TEXT SECTION:
Seanad debates

Wednesday, 11 July 2018

Commencement Matters

Child and Adolescent Mental Health Services

10:30 am

Photo of Maire DevineMaire Devine (Sinn Fein) | Oireachtas source

I welcome the Minister of State, Deputy Jim Daly, to the House. I am delighted he is taking the matter. We have had issues every now and then with people not being in a position to give responses to supplementary contributions. I hope the Minister of State will respond to me today.

I have put in a question about the closure of day programme at Linn Dara at 4 p.m. last Friday. My Dáil colleagues, Deputies Aengus Ó Snodaigh and Pat Buckley, raised the matter as a Topical Issue last night and I hope the Minister of State is not going to read out what was read out to them. We need to move on and work to get this vital service restored for our young children and adolescents. The Minister of State knows about Linn Dara. Last year, half of the beds in the inpatient unit were closed down and on Friday that happened to the day programme servicing the inpatient unit and outpatients to keep people at home to be treated in the community as per A Vision for Change. In 2006, it was announced that there would be 15 of these units opened across the country. We had three and are now down to two. We cannot stand over that. We cannot stand over the chipping away, brick-by-brick, at child and adolescent mental health services. The Minister of State has been frequently involved with the Committee on the Future of Mental Health Care and he knows about the absolute crisis in services for children. Many services are not being provided.

DATASET EXTRACT:
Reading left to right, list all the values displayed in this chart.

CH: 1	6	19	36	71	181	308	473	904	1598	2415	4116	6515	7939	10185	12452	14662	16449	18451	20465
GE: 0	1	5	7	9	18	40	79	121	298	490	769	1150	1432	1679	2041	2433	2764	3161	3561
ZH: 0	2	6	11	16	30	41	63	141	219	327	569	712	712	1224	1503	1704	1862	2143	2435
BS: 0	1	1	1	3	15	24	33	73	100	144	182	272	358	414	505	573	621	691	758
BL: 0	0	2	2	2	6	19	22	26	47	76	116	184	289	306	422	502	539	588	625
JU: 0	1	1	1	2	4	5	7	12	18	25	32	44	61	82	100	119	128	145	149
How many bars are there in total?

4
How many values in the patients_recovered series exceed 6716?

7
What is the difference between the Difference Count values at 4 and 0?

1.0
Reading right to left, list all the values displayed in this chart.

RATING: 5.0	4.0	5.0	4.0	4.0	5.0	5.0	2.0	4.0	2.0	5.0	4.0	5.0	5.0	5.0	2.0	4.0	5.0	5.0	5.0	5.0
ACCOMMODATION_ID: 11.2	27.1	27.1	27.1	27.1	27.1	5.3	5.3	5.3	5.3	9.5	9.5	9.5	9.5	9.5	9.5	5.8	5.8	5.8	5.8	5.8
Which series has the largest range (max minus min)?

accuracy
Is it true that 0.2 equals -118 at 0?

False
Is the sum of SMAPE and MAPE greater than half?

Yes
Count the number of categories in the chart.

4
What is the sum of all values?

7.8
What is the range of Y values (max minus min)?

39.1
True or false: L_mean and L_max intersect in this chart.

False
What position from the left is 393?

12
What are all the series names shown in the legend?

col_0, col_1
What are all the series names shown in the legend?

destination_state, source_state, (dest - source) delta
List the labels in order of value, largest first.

TASKS TO CARRY OUT:
A – In the Seanad debate text, when did the day programme at Linn Dara close?
B – Carry on the Seanad debate on child and adolescent mental health services from where it stops.

ANSWERS IN ORDER:
A – It closed at 4 p.m. last Friday.

B –
The Minister of State should not listen to the management of the HSE, he should listen to me and those people who are on the ground regarding their experience of how this service was shut down. On 11 June, the consultant was told by the director of services of concerns regarding staffing in CAMHS at the Linn Dara day programme. The possibility arose because the supporting CAMHS in Clondalkin was in dire straits. The consultant was willing to support the services in Clondalkin and formulated a solution with staff to provide 50% of capacity to Clondalkin with 50% remaining in the afternoon. It was half and half. Staff would go to Clondalkin in the morning and return to Linn Dara to carry out the assessments, appointments and therapies in the diary to provide long-awaited services to adolescents and children. As such, two members of staff went to Clondalkin and nothing else happened between 11 June and 27 June. On 27 June, an email was circulated by senior management instructing and advising of the closure of the day hospital programme on 6 July, which was last Friday. The senior manager went on to say the service should not inform any of the families directly about the closure and should continue to make appointments at 3.55 p.m. on Friday for children who have been on those waiting lists for a long time. This order not to inform families was the entire concern of management. They refused to communicate directly with the families or the staff. They said they would not issue letters to cancel appointments because they did not want them to end up on the Joe Duffy show.The closure was kept quiet. Last Monday the team members were instructed to commence working in their new posts, but, again, they were not consulted. The closure has caused massive distress and led to significant consequences for the adults involved and their families. All of the adults were discharged prematurely from the day programme last Friday, 6 July. In the space of just one week the families were informed of the closure and that their loved ones would be discharged from the programme. The unit has ceased operations. We have been told that it will be reopened in September or October, but that is absolute balderdash, as I know that staff have been told that the issue will be reviewed in November. That does not mean, however, that the unit will be reopened. Consultants have been offered the opportunity to return, but the same courtesy has not been shown to any of the team.

I urge the Minister of State to show leadership. I want him to tell the HSE that enough is enough, that the people affected have had enough, that everything has changed and that it is the people of the nation and their children who are in dire straits. I plead with him to show leadership and provide assistance for the people concerned.